Ida’s grandmother clearly remembered the Lincoln family and her mother took food and to the Lincoln family when their son, Thomas Jr. died.
Ida shared details about her grandmother’s recollections playing with Sarah and Abraham and attending a blab school for only a month or so. I was enthralled with the stories.
For my 12th birthday, which coincided with our 1976 Bi-Centennial, Ida gave me a special gift: a signed card de visite of President Lincoln wishing health and happiness to his childhood playmate. Sadly, the card stolen by a high school classmate (I’ve not forgotten your thievery, JJ!) and the administration and the police could not locate where it was sold for JJ to purchase his drugs.

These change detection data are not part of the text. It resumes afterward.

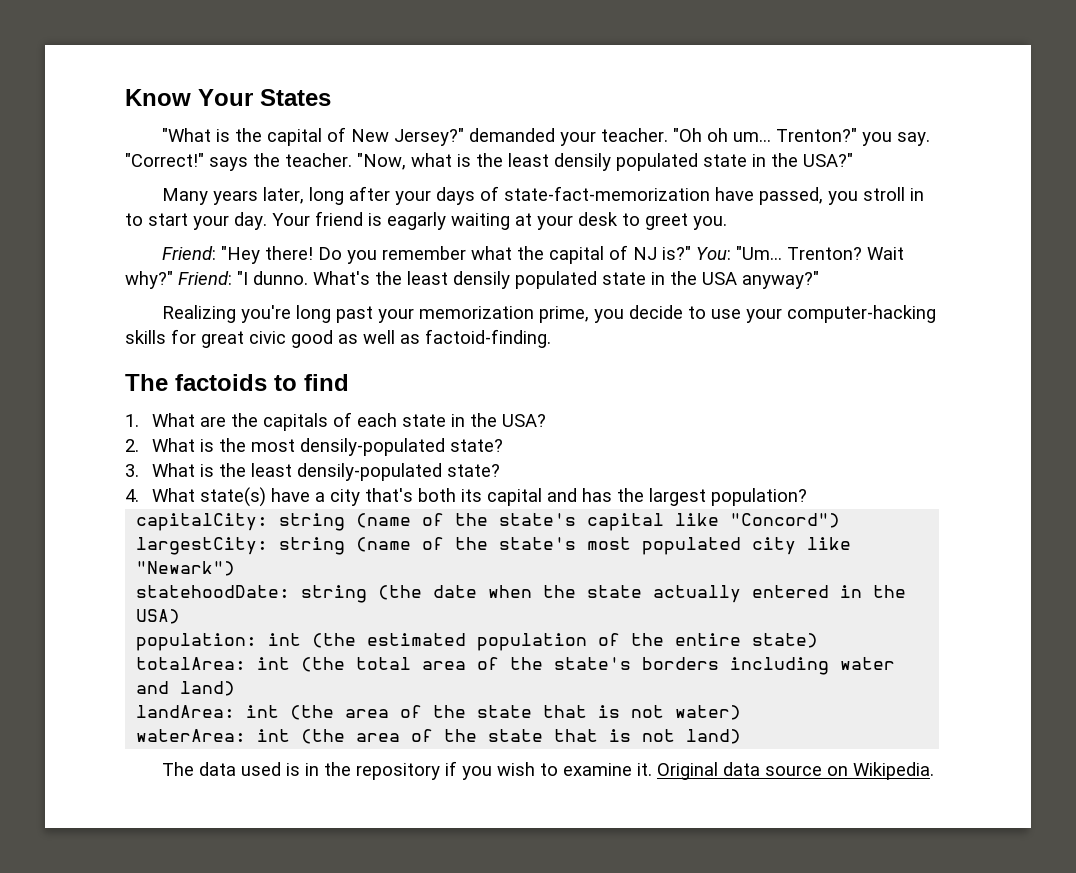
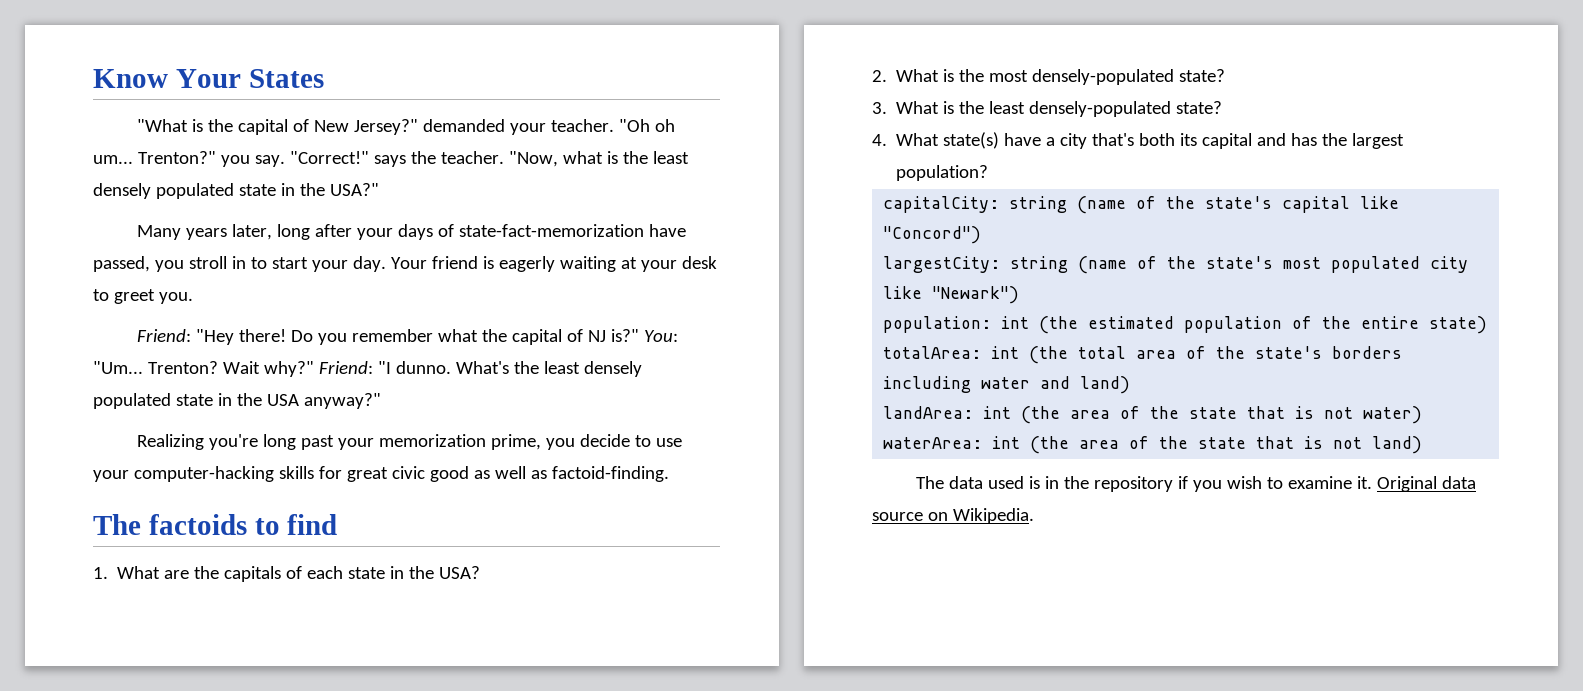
[554,153,611,171] densily -> [93,183,151,199] densely
[387,212,446,230] eagarly -> [498,256,555,272] eagerly
[453,271,510,289] densily -> [583,361,642,377] densely
[300,438,446,456] densily-populated -> [1032,69,1175,85] densely-populated
[297,463,443,481] densily-populated -> [1029,101,1172,117] densely-populated
[136,585,907,603] [136,609,181,624] // statehoodDate: string (the date when the state actually entered in the USA) -> (1020, 295) none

To us, they were Luther and Gran. They were bonus great-grandparents who, though childless, loved us as dearly as their own numerous nephews and nieces to whom they were wonderfully devoted, and it was returned in full measure.
My sister was the closest to Luke and Gran, and I’ve often thought they doted on her as their biological granddaughter they were never to have. I still cherish their mutual relationship and am grateful Dena still holds close that special relationship.
I never knew the reason for their move to Elwood, nor when. A great-nephew and niece actually lived here in Kettering and she was in the Kettering City Schools food and nutrient department. We’ve communicated sporadically these past 30 years.
Today, January 2nd, is Ida’s 116th birthday.
Happy birthday, Gran!
Thank you for loving us like your own and for enriching our lives with so much of your family history, culture, home remedies (they worked better than miracles!), and for demonstrating how lovely simplicity can be.